__What to do__
Type the listing below out again exactly. No images.

** Opening Available data block **

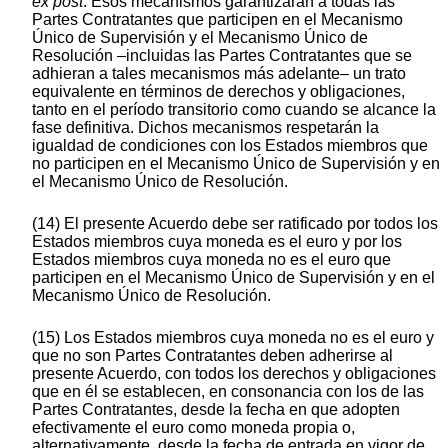
ex post
. Esos mecanismos garantizarán a todas las
Partes Contratantes que participen en el Mecanismo
Único de Supervisión y el Mecanismo Único de
Resolución –incluidas las Partes Contratantes que se
adhieran a tales mecanismos más adelante– un trato
equivalente en términos de derechos y obligaciones,
tanto en el período transitorio como cuando se alcance la
fase definitiva. Dichos mecanismos respetarán la
igualdad de condiciones con los Estados miembros que
no participen en el Mecanismo Único de Supervisión y en
el Mecanismo Único de Resolución.
(14) El presente Acuerdo debe ser ratificado por todos los
Estados miembros cuya moneda es el euro y por los
Estados miembros cuya moneda no es el euro que
participen en el Mecanismo Único de Supervisión y en el
Mecanismo Único de Resolución.
(15) Los Estados miembros cuya moneda no es el euro y
que no son Partes Contratantes deben adherirse al
presente Acuerdo, con todos los derechos y obligaciones
que en él se establecen, en consonancia con los de las
Partes Contratantes, desde la fecha en que adopten
efectivamente el euro como moneda propia o,
alternativamente, desde la fecha de entrada en vigor de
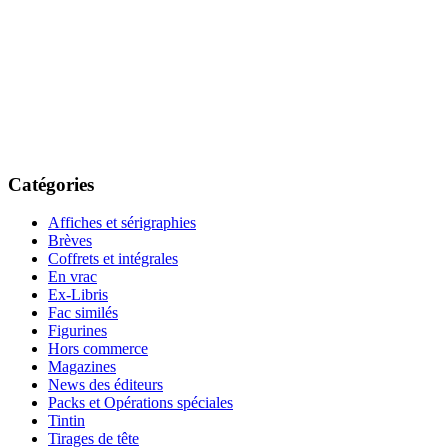
Catégories
Affiches et sérigraphies
Brèves
Coffrets et intégrales
En vrac
Ex-Libris
Fac similés
Figurines
Hors commerce
Magazines
News des éditeurs
Packs et Opérations spéciales
Tintin
Tirages de tête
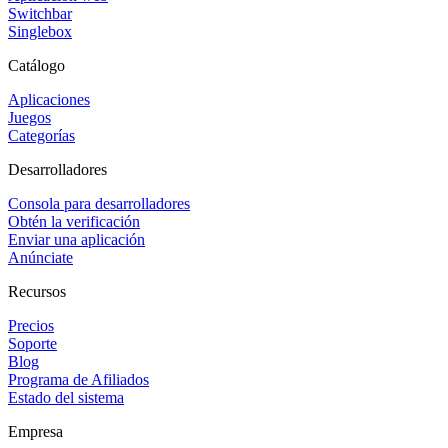
Switchbar
Singlebox
Catálogo
Aplicaciones
Juegos
Categorías
Desarrolladores
Consola para desarrolladores
Obtén la verificación
Enviar una aplicación
Anúnciate
Recursos
Precios
Soporte
Blog
Programa de Afiliados
Estado del sistema
Empresa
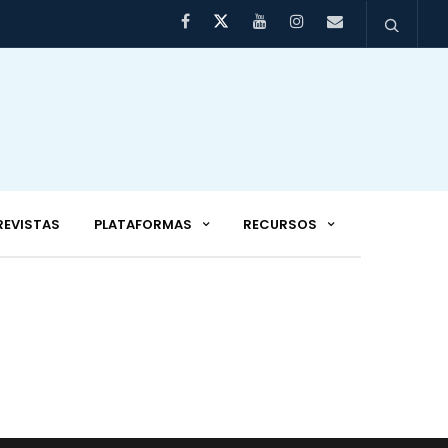
REVISTAS
PLATAFORMAS
RECURSOS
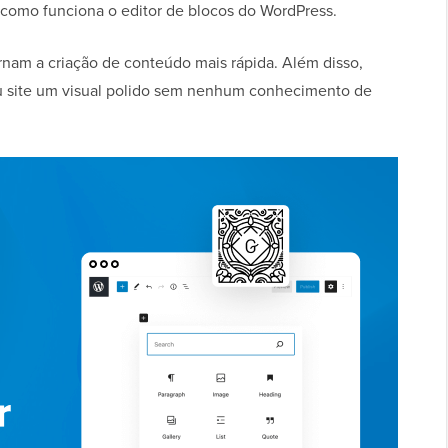
 como funciona o editor de blocos do WordPress.
rnam a criação de conteúdo mais rápida. Além disso,
eu site um visual polido sem nenhum conhecimento de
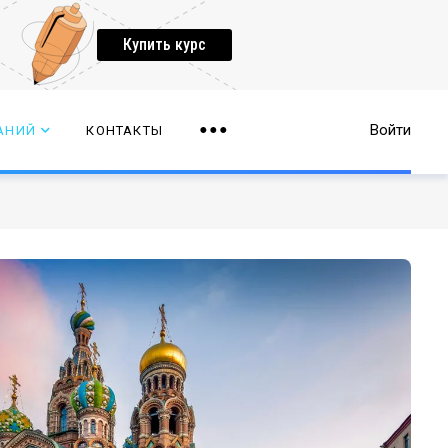
Купить курс
Войти
АНИЙ
КОНТАКТЫ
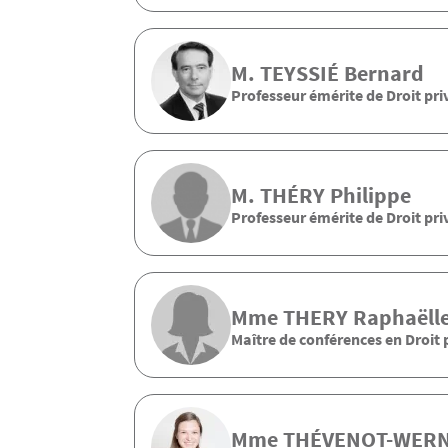
M.
TEYSSIÉ
Bernard
Professeur émérite de Droit pri
M.
THÉRY
Philippe
Professeur émérite de Droit pri
Mme
THERY
Raphaëll
Maître de conférences en Droit 
Mme
THÉVENOT-WER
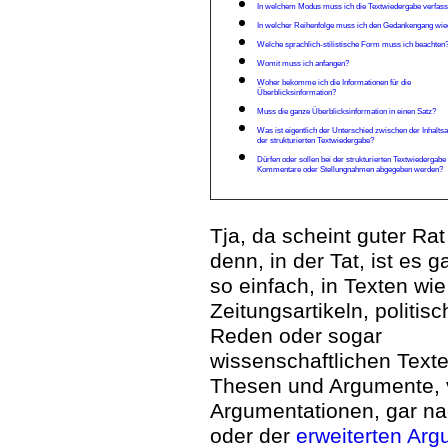
In welchem Modus muss ich die Textwiedergabe verfas
In welcher Reihenfolge muss ich den Gedankengang wi
Welche sprachlich-stilistische Form muss ich beachten
Womit muss ich anfangen?
Woher bekomme ich die Informationen für die
Überblicksinformation?
Muss die ganze Überblicksinformation in einen Satz?
Was ist eigentlich der Unterschied zwischen der Inhalts
der strukturierten Textwiedergabe?
Dürfen oder sollen bei der strukturierten Textwiedergabe
Kommentare oder Stellungnahmen abgegeben werden?
Tja, da scheint guter Rat
denn, in der Tat, ist es g
so einfach, in Texten wie
Zeitungsartikeln, politis
Reden oder sogar
wissenschaftlichen Text
Thesen und Argumente, v
Argumentationen, gar n
oder der
erweiterten Arg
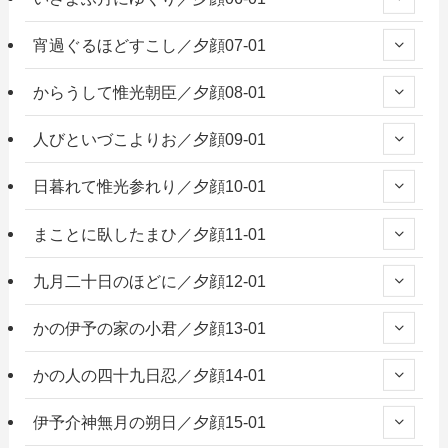
宵過ぐるほどすこし／夕顔07-01
からうして惟光朝臣／夕顔08-01
人びといづこよりお／夕顔09-01
日暮れて惟光参れり／夕顔10-01
まことに臥したまひ／夕顔11-01
九月二十日のほどに／夕顔12-01
かの伊予の家の小君／夕顔13-01
かの人の四十九日忍／夕顔14-01
伊予介神無月の朔日／夕顔15-01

** Closing Available data block **

__Answer below__
ex post
. Esos mecanismos garantizarán a todas las
Partes Contratantes que participen en el Mecanismo
Único de Supervisión y el Mecanismo Único de
Resolución –incluidas las Partes Contratantes que se
adhieran a tales mecanismos más adelante– un trato
equivalente en términos de derechos y obligaciones,
tanto en el período transitorio como cuando se alcance la
fase definitiva. Dichos mecanismos respetarán la
igualdad de condiciones con los Estados miembros que
no participen en el Mecanismo Único de Supervisión y en
el Mecanismo Único de Resolución.
(14) El presente Acuerdo debe ser ratificado por todos los
Estados miembros cuya moneda es el euro y por los
Estados miembros cuya moneda no es el euro que
participen en el Mecanismo Único de Supervisión y en el
Mecanismo Único de Resolución.
(15) Los Estados miembros cuya moneda no es el euro y
que no son Partes Contratantes deben adherirse al
presente Acuerdo, con todos los derechos y obligaciones
que en él se establecen, en consonancia con los de las
Partes Contratantes, desde la fecha en que adopten
efectivamente el euro como moneda propia o,
alternativamente, desde la fecha de entrada en vigor de
Catégories
Affiches et sérigraphies
Brèves
Coffrets et intégrales
En vrac
Ex-Libris
Fac similés
Figurines
Hors commerce
Magazines
News des éditeurs
Packs et Opérations spéciales
Tintin
Tirages de tête
Switchbar
Singlebox
Catálogo
Aplicaciones
Juegos
Categorías
Desarrolladores
Consola para desarrolladores
Obtén la verificación
Enviar una aplicación
Anúnciate
Recursos
Precios
Soporte
Blog
Programa de Afiliados
Estado del sistema
Empresa
REVISTAS
PLATAFORMAS
RECURSOS
 como funciona o editor de blocos do WordPress.
rnam a criação de conteúdo mais rápida. Além disso,
eu site um visual polido sem nenhum conhecimento de
Купить курс
Войти
АНИЙ
КОНТАКТЫ
M.
TEYSSIÉ
Bernard
Professeur émérite de Droit pri
M.
THÉRY
Philippe
Professeur émérite de Droit pri
Mme
THERY
Raphaëll
Maître de conférences en Droit 
Mme
THÉVENOT-WER
In welchem Modus muss ich die Textwiedergabe verfas
In welcher Reihenfolge muss ich den Gedankengang wi
Welche sprachlich-stilistische Form muss ich beachten
Womit muss ich anfangen?
Woher bekomme ich die Informationen für die
Überblicksinformation?
Muss die ganze Überblicksinformation in einen Satz?
Was ist eigentlich der Unterschied zwischen der Inhalts
der strukturierten Textwiedergabe?
Dürfen oder sollen bei der strukturierten Textwiedergabe
Kommentare oder Stellungnahmen abgegeben werden?
Tja, da scheint guter Rat
denn, in der Tat, ist es g
so einfach, in Texten wie
Zeitungsartikeln, politis
Reden oder sogar
wissenschaftlichen Text
Thesen und Argumente, v
Argumentationen, gar n
oder der
erweiterten Arg
宵過ぐるほどすこし／夕顔07-01
からうして惟光朝臣／夕顔08-01
人びといづこよりお／夕顔09-01
日暮れて惟光参れり／夕顔10-01
まことに臥したまひ／夕顔11-01
九月二十日のほどに／夕顔12-01
かの伊予の家の小君／夕顔13-01
かの人の四十九日忍／夕顔14-01
伊予介神無月の朔日／夕顔15-01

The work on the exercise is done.